Brenda, I left a message for you in my Blog for the day. (I answered in my blog because I know there are sooo many moms going thru what you are right now and I'm hoping they will see the end results are worth it.) HaHa!! (that by the way is a sarcastic haha! because I'm thinking that when I was living it, I really wasn't caring about the END result. Hang in there and please give me a shout ANY time. I feel for you. I sooo cried my heart out that first week to ten days. I swear, it was the thought of someone yelling at him that seemed to bother me the most! Then I knew the very worst of it was probably over for him by then. Being able to start writing to him right away, even tho I couldn't mail them to him right away, helped me more than anything, I think. And he later said he felt like a kid in a candy store because of all the letters. :) Write away, Sweetie, it'll help you and he'll be thrilled!
Love and Prayers,
Beverly



Beverly that was awesome. Please please please let me get a letter. Last one was the form letter and I havn't gotten a call. PLZ PLZ PLZ
Attachments:
I just got my fist letter fom my fiance this week. I was so excited!! I misses me pretty bad, it's the first time we've really had to be apart. I keep telling him to be strong, but it hurts not beeing able to be there when I says he needs me. He did say that the food was good, and that their work out clothes and shoes are pretty cool. Eveybody tells me that the letters will get better, but he will miss me more and more every day.
Received my first letter from my son, he says he is going crazy, I'm going really crazy. I'm tired ad I miss you alot. Some of these guys are xxxxxx crazy but its all cool. I got 2 jobs here, I'm RP which is a Religious Petty Officer, its ok and i'm head crew as an assistant head petty officer, so I clean the restrooms. So I try to keep busy, but its hard. Guess what I passed my 3rd class swim test and I have a test coming soom the only hard pard is my RACK. I love you very much, tell everyone hello. I have a few minutes to write I'm here waiting on Taps. Please write me soon.

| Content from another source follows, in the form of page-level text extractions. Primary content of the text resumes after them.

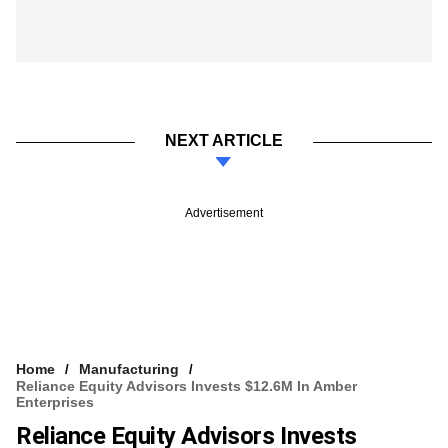
NEXT ARTICLE
Advertisement
Home
Manufacturing
Reliance Equity Advisors Invests $12.6M In Amber
Enterprises
Reliance Equity Advisors Invests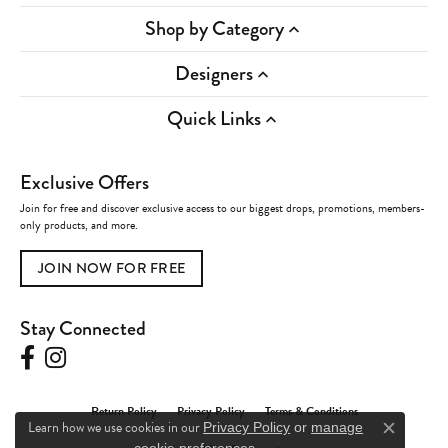
Shop by Category
Designers
Quick Links
Exclusive Offers
Join for free and discover exclusive access to our biggest drops, promotions, members-
only products, and more.
JOIN NOW FOR FREE
Stay Connected
Return Policy
Privacy Policy
Terms & Conditions
Learn how we use cookies in our
Privacy Policy
or
manage
Close c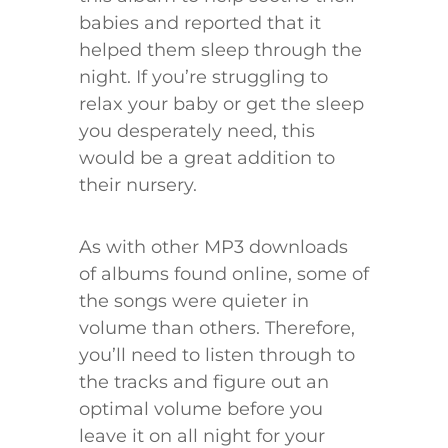
babies and reported that it
helped them sleep through the
night. If you’re struggling to
relax your baby or get the sleep
you desperately need, this
would be a great addition to
their nursery.
As with other MP3 downloads
of albums found online, some of
the songs were quieter in
volume than others. Therefore,
you’ll need to listen through to
the tracks and figure out an
optimal volume before you
leave it on all night for your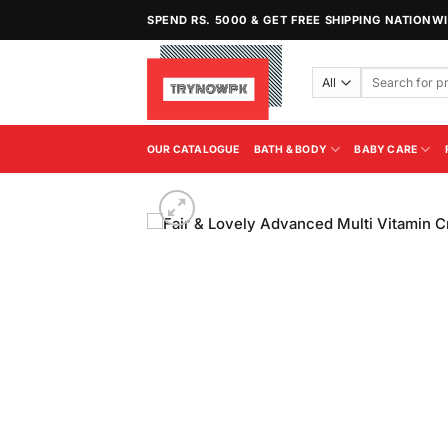
Skip
SPEND RS. 5000 & GET FREE SHIPPING NATIONW
to
content
Search
for:
OUR CATALOGUE
BATH & BODY
BABY CARE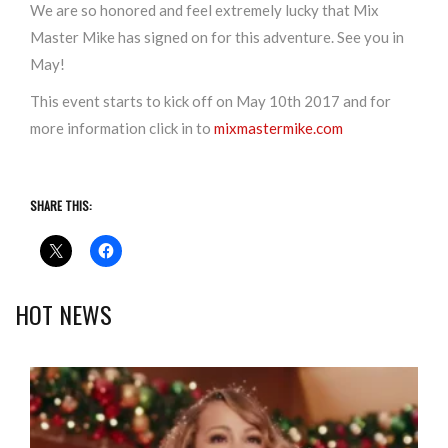
We are so honored and feel extremely lucky that Mix
Master Mike has signed on for this adventure. See you in
May!
This event starts to kick off on May 10th 2017 and for
more information click in to
mixmastermike.com
SHARE THIS:
HOT NEWS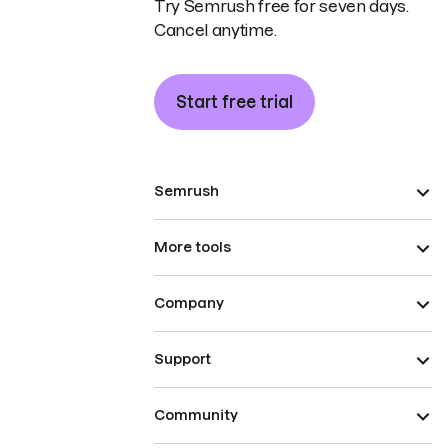
Try Semrush free for seven days.
Cancel anytime.
Start free trial
Semrush
More tools
Company
Support
Community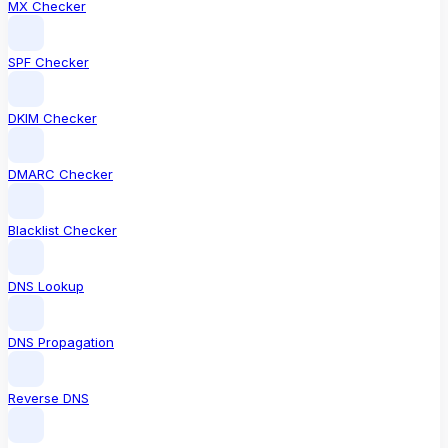
MX Checker
SPF Checker
DKIM Checker
DMARC Checker
Blacklist Checker
DNS Lookup
DNS Propagation
Reverse DNS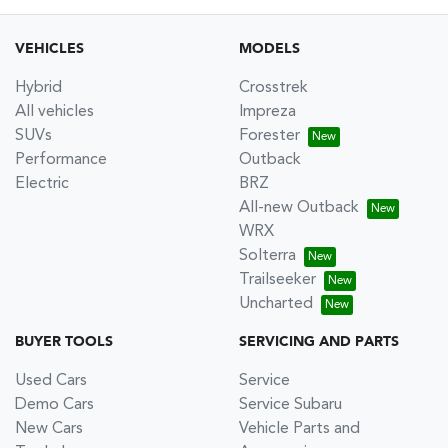
VEHICLES
MODELS
Hybrid
Crosstrek
All vehicles
Impreza
SUVs
Forester
Performance
Outback
Electric
BRZ
All-new Outback
WRX
Solterra
Trailseeker
Uncharted
BUYER TOOLS
SERVICING AND PARTS
Used Cars
Service
Demo Cars
Service Subaru
New Cars
Vehicle Parts and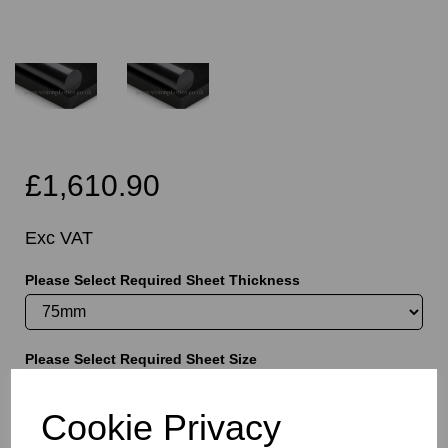
£1,610.90
Exc VAT
Please Select Required Sheet Thickness
Please Select Required Sheet Size
Cookie Privacy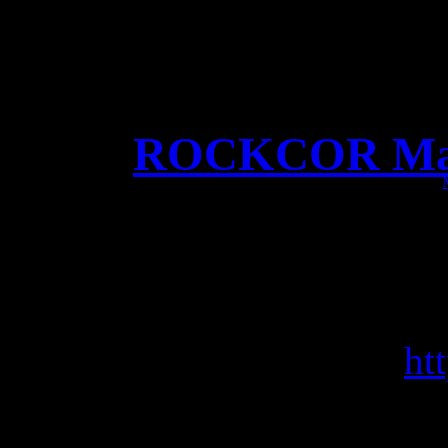
ROCKCOR Maga
Big Cover story in R
Sp
Get it here:
ht
Pic by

Help me clarify some language what is Taps, RACK, what does it mean by RP and assistant petty officer, etc.

I just loved hearing from my only baby in the world, it made my day and brought joy to my heart.

Thanks guys.
The RACK is his bed - they have make the beds a certain way and it not easy. At least that's all I could think of - we called our beds racks when I was in bootcam. Petty officer is a rank in the navy - when you achieve E4 - you are a Petty officer 3rd Class so they use the rank in boot camp to get the recruits used to it. Taps is what they play when you have to go to bed and its lighs outs and revilie is what gets you up in the morning. RP is Religious Petty Officer - they give the recruits jobs and they all have initials - I'm sure that part of it has changed since I was in. And the Head of course is the bathroom - it took me forever to quit caling it the head when I got out - lol. Any more questions - let me know!